**What you are asked to do**
Give the data again in its entirety, exactly as provided.

START Data block

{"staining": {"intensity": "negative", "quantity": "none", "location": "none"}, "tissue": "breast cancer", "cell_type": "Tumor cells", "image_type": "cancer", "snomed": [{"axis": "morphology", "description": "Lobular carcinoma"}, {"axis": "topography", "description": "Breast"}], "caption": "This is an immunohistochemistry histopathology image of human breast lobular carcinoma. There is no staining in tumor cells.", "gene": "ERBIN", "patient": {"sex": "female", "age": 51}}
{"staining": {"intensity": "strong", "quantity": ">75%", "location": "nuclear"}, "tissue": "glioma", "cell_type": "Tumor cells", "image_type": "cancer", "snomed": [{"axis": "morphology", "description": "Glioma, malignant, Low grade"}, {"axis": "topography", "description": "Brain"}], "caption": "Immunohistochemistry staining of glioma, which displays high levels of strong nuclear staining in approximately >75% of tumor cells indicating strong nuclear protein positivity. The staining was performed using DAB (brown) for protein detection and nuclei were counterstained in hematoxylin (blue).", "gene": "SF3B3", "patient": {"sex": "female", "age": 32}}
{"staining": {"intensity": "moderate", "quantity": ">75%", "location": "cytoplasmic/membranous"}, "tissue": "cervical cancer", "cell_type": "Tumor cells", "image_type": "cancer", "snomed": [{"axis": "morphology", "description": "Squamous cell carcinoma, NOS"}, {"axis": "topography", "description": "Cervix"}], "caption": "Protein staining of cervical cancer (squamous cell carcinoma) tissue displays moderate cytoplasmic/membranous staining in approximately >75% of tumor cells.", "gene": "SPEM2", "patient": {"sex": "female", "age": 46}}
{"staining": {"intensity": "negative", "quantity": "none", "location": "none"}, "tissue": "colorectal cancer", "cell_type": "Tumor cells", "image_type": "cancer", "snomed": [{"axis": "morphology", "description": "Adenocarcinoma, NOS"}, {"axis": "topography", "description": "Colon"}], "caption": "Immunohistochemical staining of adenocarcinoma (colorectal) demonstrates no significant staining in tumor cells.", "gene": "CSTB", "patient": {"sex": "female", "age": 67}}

END Data block

**Your solution**
{"staining": {"intensity": "negative", "quantity": "none", "location": "none"}, "tissue": "breast cancer", "cell_type": "Tumor cells", "image_type": "cancer", "snomed": [{"axis": "morphology", "description": "Lobular carcinoma"}, {"axis": "topography", "description": "Breast"}], "caption": "This is an immunohistochemistry histopathology image of human breast lobular carcinoma. There is no staining in tumor cells.", "gene": "ERBIN", "patient": {"sex": "female", "age": 51}}
{"staining": {"intensity": "strong", "quantity": ">75%", "location": "nuclear"}, "tissue": "glioma", "cell_type": "Tumor cells", "image_type": "cancer", "snomed": [{"axis": "morphology", "description": "Glioma, malignant, Low grade"}, {"axis": "topography", "description": "Brain"}], "caption": "Immunohistochemistry staining of glioma, which displays high levels of strong nuclear staining in approximately >75% of tumor cells indicating strong nuclear protein positivity. The staining was performed using DAB (brown) for protein detection and nuclei were counterstained in hematoxylin (blue).", "gene": "SF3B3", "patient": {"sex": "female", "age": 32}}
{"staining": {"intensity": "moderate", "quantity": ">75%", "location": "cytoplasmic/membranous"}, "tissue": "cervical cancer", "cell_type": "Tumor cells", "image_type": "cancer", "snomed": [{"axis": "morphology", "description": "Squamous cell carcinoma, NOS"}, {"axis": "topography", "description": "Cervix"}], "caption": "Protein staining of cervical cancer (squamous cell carcinoma) tissue displays moderate cytoplasmic/membranous staining in approximately >75% of tumor cells.", "gene": "SPEM2", "patient": {"sex": "female", "age": 46}}
{"staining": {"intensity": "negative", "quantity": "none", "location": "none"}, "tissue": "colorectal cancer", "cell_type": "Tumor cells", "image_type": "cancer", "snomed": [{"axis": "morphology", "description": "Adenocarcinoma, NOS"}, {"axis": "topography", "description": "Colon"}], "caption": "Immunohistochemical staining of adenocarcinoma (colorectal) demonstrates no significant staining in tumor cells.", "gene": "CSTB", "patient": {"sex": "female", "age": 67}}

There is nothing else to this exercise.